Pero la coyuntura entre
2015 y 2016 no ha resultado la más propicia para ese esfuerzo. El triunfo
presidencial de Mauricio Macri en Argentina, la derrota a la propuesta
reeleccionista de Evo Morales en Bolivia, el «impeachment» a Dilma Rousseff en
Brasil, pero también las dificultades económicas en Venezuela y Ecuador (con
sus riesgos político-electorales hacia futuro), han supuesto la posibilidad del
fin del ciclo progresista en América Latina. Las instituciones continentales
nacidas para desarrollar esa «otra integración» se verían, de manera evidente,
afectadas por el proceso.
En tales
circunstancias, ha sido el nuevo secretario general de la OEA, Luis Almagro,
quien ha encontrado la coyuntura más favorable para retomar el americanismo
tradicional de la OEA y ha encabezado la aplicación de la Carta Democrática
contra el gobierno del Nicolás Maduro en Venezuela. La posición de Almagro no
se centra tan solo en la situación interna del país –que resulta netamente
conflictiva–, sino que apoya, sin temor a expresarlo abiertamente, los
planteamientos de la oposición venezolana y solicita la renuncia de Maduro.
La OEA, sin embargo, no
manifestó un apoyo mayoritario a la aplicación de la Carta Democrática. Pero la
preocupación sobre Venezuela otra vez más marca el sesgo de la diplomacia
americanista al interior de la OEA, porque al mismo tiempo se ha silenciado la
toma de posiciones frente a problemas cruciales que afectan a la democracia en
otros países, como la narcopolítica, el paramilitarismo, el tráfico con
migrantes o la articulación de los golpes blandos, que desplazaron a gobiernos
legítimamente electos: mediante maniobras judiciales en Honduras (2009) o por
intermedio de maniobras legislativas en Paraguay (2012); pero también tratando
de buscar precondiciones para la intervención extranjera en la misma Venezuela
o de reproducir el boicot económico en Ecuador.
Resulta evidente que
numerosos países que formaron y forman parte del llamado ciclo progresista, atraviesan
dificultades, en parte por los propios errores de los gobiernos.
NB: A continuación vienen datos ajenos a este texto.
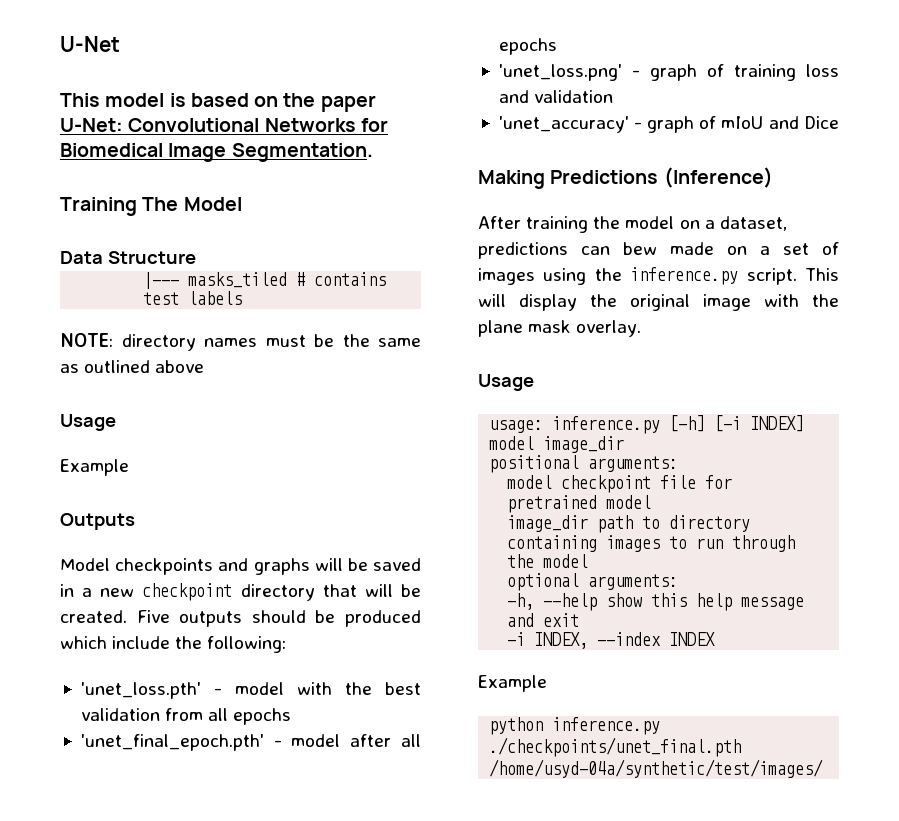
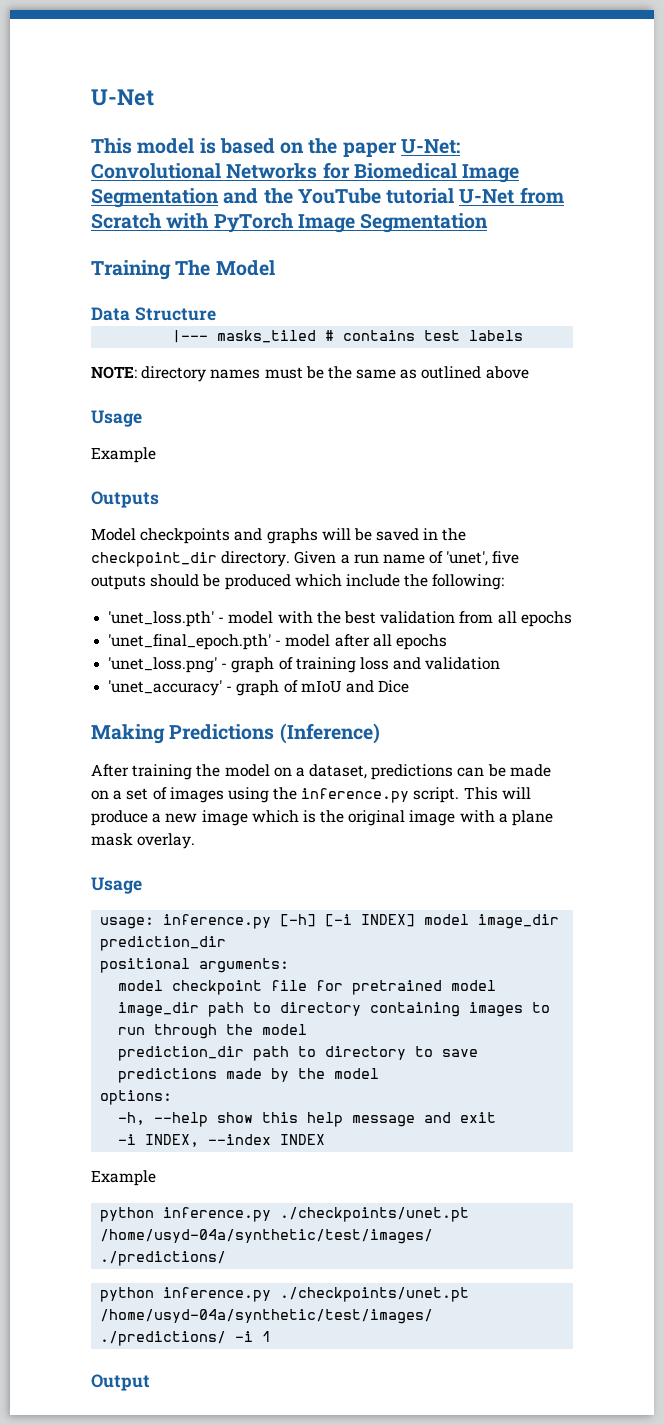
[231,143,373,162] Segmentation. -> [91,187,564,208] [91,213,489,233] Segmentation and the YouTube tutorial U-Net from Scratch with PyTorch Image Segmentation
[82,583,422,601] [60,610,170,623] a new checkpoint directory that will be created. Five -> [442,528,467,541] [91,551,520,567] the checkpoint_dir directory. Given a run name of 'unet', five
[623,242,657,255] bew -> [487,764,506,777] be
[519,294,577,311] display -> [91,810,316,826] produce a new image which is
[812,294,839,307] the -> [498,813,508,823] a
(625, 444) none -> [100,936,227,951] prediction_dir
[507,573,679,591] optional arguments: -> [118,1046,479,1061] [118,1068,380,1083] [100,1090,173,1105] prediction_dir path to directory to save predictions made by the model // options:
[489,737,742,757] [489,759,824,778] ./checkpoints/unet_final.pth /home/usyd-04a/synthetic/test/images/ -> [280,1207,470,1222] [100,1229,434,1244] [100,1251,227,1266] [100,1287,470,1302] [100,1309,434,1324] [100,1331,272,1346] [91,1374,150,1391] ./checkpoints/unet.pt /home/usyd-04a/synthetic/test/images/ ./predictions/ // python inference.py ./checkpoints/unet.pt /home/usyd-04a/synthetic/test/images/ ./predictions/ -i 1 // Output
Sin embargo,
la habilitación a la injerencia, fenómeno que se había debilitado durante los
últimos años debería ser una señal de alerta.
La preservación de las
instituciones constituidas en foros específicamente latinoamericanos y el
potenciamiento de la CELAC, requieren condiciones políticas que habiliten su
sostenimiento. Al menos por ahora parecen el único instrumento posible para
evitar la recomposición del histórico «americanismo» que se creía herido.